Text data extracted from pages
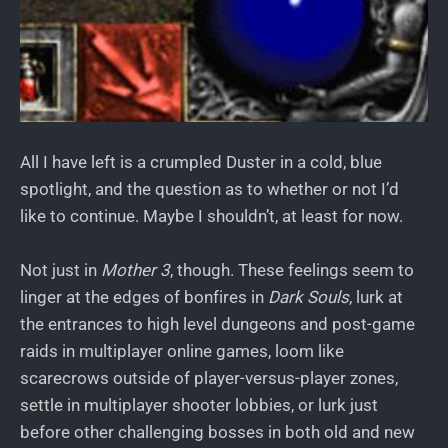
All I have left is a crumpled Duster in a cold, blue
spotlight, and the question as to whether or not I’d
like to continue. Maybe I shouldn’t, at least for now.
Not just in
Mother 3
, though. These feelings seem to
linger at the edges of bonfires in
Dark Souls
, lurk at
the entrances to high level dungeons and post-game
raids in multiplayer online games, loom like
scarecrows outside of player-versus-player zones,
settle in multiplayer shooter lobbies, or lurk just
before other challenging bosses in both old and new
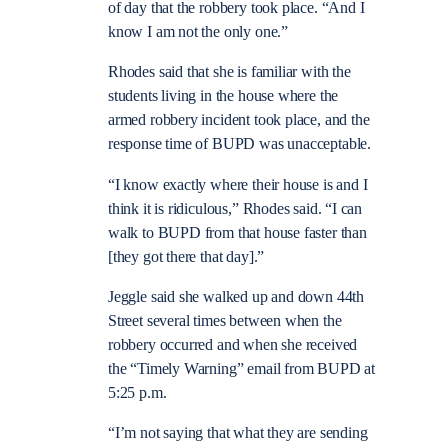
of day that the robbery took place. “And I
know I am not the only one.”
Rhodes said that she is familiar with the
students living in the house where the
armed robbery incident took place, and the
response time of BUPD was unacceptable.
“I know exactly where their house is and I
think it is ridiculous,” Rhodes said. “I can
walk to BUPD from that house faster than
[they got there that day].”
Jeggle said she walked up and down 44th
Street several times between when the
robbery occurred and when she received
the “Timely Warning” email from BUPD at
5:25 p.m.
“I’m not saying that what they are sen
ding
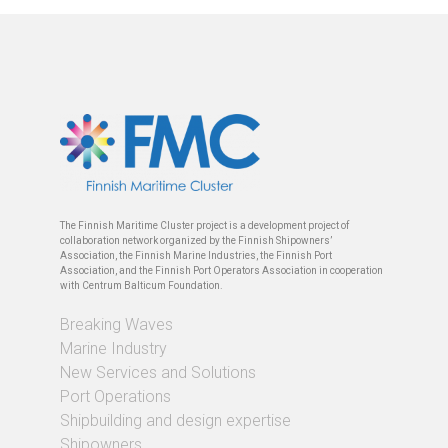
The Finnish Maritime Cluster project is a development project of
collaboration network organized by the Finnish Shipowners’
Association, the Finnish Marine Industries, the Finnish Port
Association, and the Finnish Port Operators Association in cooperation
with Centrum Balticum Foundation.
Breaking Waves
Marine Industry
New Services and Solutions
Port Operations
Shipbuilding and design expertise
Shipowners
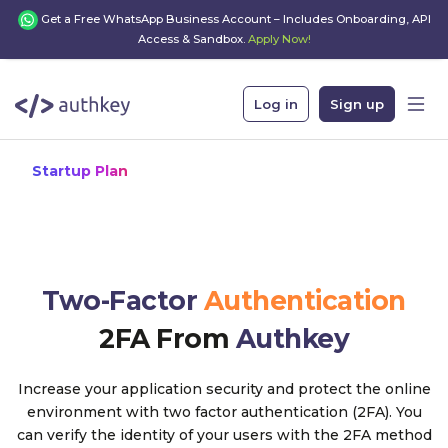
Get a Free WhatsApp Business Account – Includes Onboarding, API
Access & Sandbox.
Apply Now!
Log in
Sign up
Startup Plan
Two-Factor
Authentication
2FA From
Authkey
Increase your application security and protect the online
environment with two factor authentication (2FA). You
can verify the identity of your users with the 2FA method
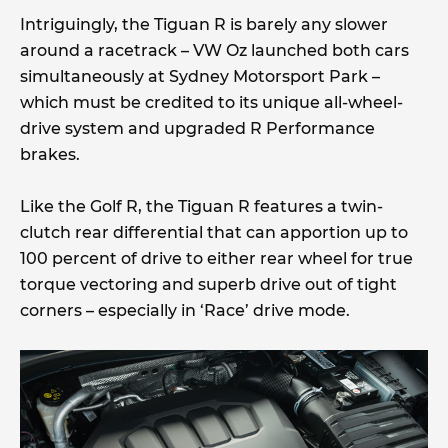
Intriguingly, the Tiguan R is barely any slower
around a racetrack – VW Oz launched both cars
simultaneously at Sydney Motorsport Park –
which must be credited to its unique all-wheel-
drive system and upgraded R Performance
brakes.
Like the Golf R, the Tiguan R features a twin-
clutch rear differential that can apportion up to
100 percent of drive to either rear wheel for true
torque vectoring and superb drive out of tight
corners – especially in ‘Race’ drive mode.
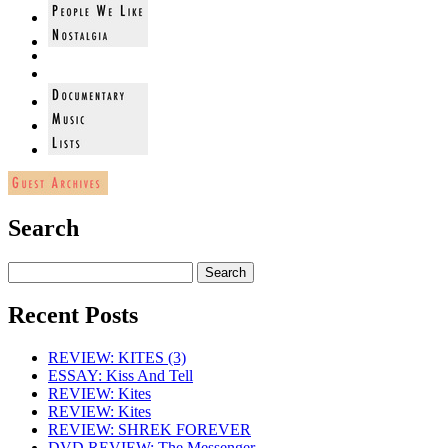
Search
Recent Posts
REVIEW: KITES (3)
ESSAY: Kiss And Tell
REVIEW: Kites
REVIEW: Kites
REVIEW: SHREK FOREVER
DVD REVIEW: The Messenger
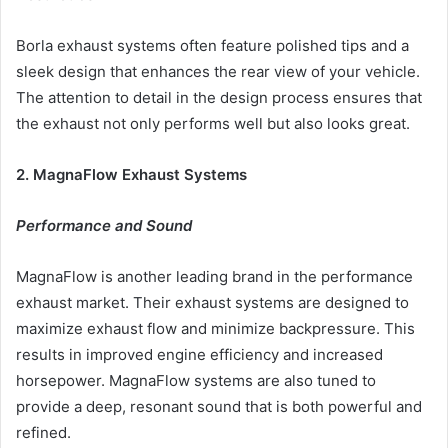
Borla exhaust systems often feature polished tips and a
sleek design that enhances the rear view of your vehicle.
The attention to detail in the design process ensures that
the exhaust not only performs well but also looks great.
2. MagnaFlow Exhaust Systems
Performance and Sound
MagnaFlow is another leading brand in the performance
exhaust market. Their exhaust systems are designed to
maximize exhaust flow and minimize backpressure. This
results in improved engine efficiency and increased
horsepower. MagnaFlow systems are also tuned to
provide a deep, resonant sound that is both powerful and
refined.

• [EXERCISE]: Please reproduce the text of every one of the entries above, line for line and without any changes, and leave the pictures out.

• [RESPONSE BELOW]:
All I have left is a crumpled Duster in a cold, blue
spotlight, and the question as to whether or not I’d
like to continue. Maybe I shouldn’t, at least for now.
Not just in
Mother 3
, though. These feelings seem to
linger at the edges of bonfires in
Dark Souls
, lurk at
the entrances to high level dungeons and post-game
raids in multiplayer online games, loom like
scarecrows outside of player-versus-player zones,
settle in multiplayer shooter lobbies, or lurk just
before other challenging bosses in both old and new
of day that the robbery took place. “And I
know I am not the only one.”
Rhodes said that she is familiar with the
students living in the house where the
armed robbery incident took place, and the
response time of BUPD was unacceptable.
“I know exactly where their house is and I
think it is ridiculous,” Rhodes said. “I can
walk to BUPD from that house faster than
[they got there that day].”
Jeggle said she walked up and down 44th
Street several times between when the
robbery occurred and when she received
the “Timely Warning” email from BUPD at
5:25 p.m.
“I’m not saying that what they are sen
ding
The Finnish Maritime Cluster project is a development project of
collaboration network organized by the Finnish Shipowners’
Association, the Finnish Marine Industries, the Finnish Port
Association, and the Finnish Port Operators Association in cooperation
with Centrum Balticum Foundation.
Breaking Waves
Marine Industry
New Services and Solutions
Port Operations
Shipbuilding and design expertise
Shipowners
Get a Free WhatsApp Business Account – Includes Onboarding, API
Access & Sandbox.
Apply Now!
Log in
Sign up
Startup Plan
Two-Factor
Authentication
2FA From
Authkey
Increase your application security and protect the online
environment with two factor authentication (2FA). You
can verify the identity of your users with the 2FA method
Intriguingly, the Tiguan R is barely any slower
around a racetrack – VW Oz launched both cars
simultaneously at Sydney Motorsport Park –
which must be credited to its unique all-wheel-
drive system and upgraded R Performance
brakes.
Like the Golf R, the Tiguan R features a twin-
clutch rear differential that can apportion up to
100 percent of drive to either rear wheel for true
torque vectoring and superb drive out of tight
corners – especially in ‘Race’ drive mode.
Search
Recent Posts
REVIEW: KITES (3)
ESSAY: Kiss And Tell
REVIEW: Kites
REVIEW: Kites
REVIEW: SHREK FOREVER
DVD REVIEW: The Messenger
Borla exhaust systems often feature polished tips and a
sleek design that enhances the rear view of your vehicle.
The attention to detail in the design process ensures that
the exhaust not only performs well but also looks great.
2. MagnaFlow Exhaust Systems
Performance and Sound
MagnaFlow is another leading brand in the performance
exhaust market. Their exhaust systems are designed to
maximize exhaust flow and minimize backpressure. This
results in improved engine efficiency and increased
horsepower. MagnaFlow systems are also tuned to
provide a deep, resonant sound that is both powerful and
refined.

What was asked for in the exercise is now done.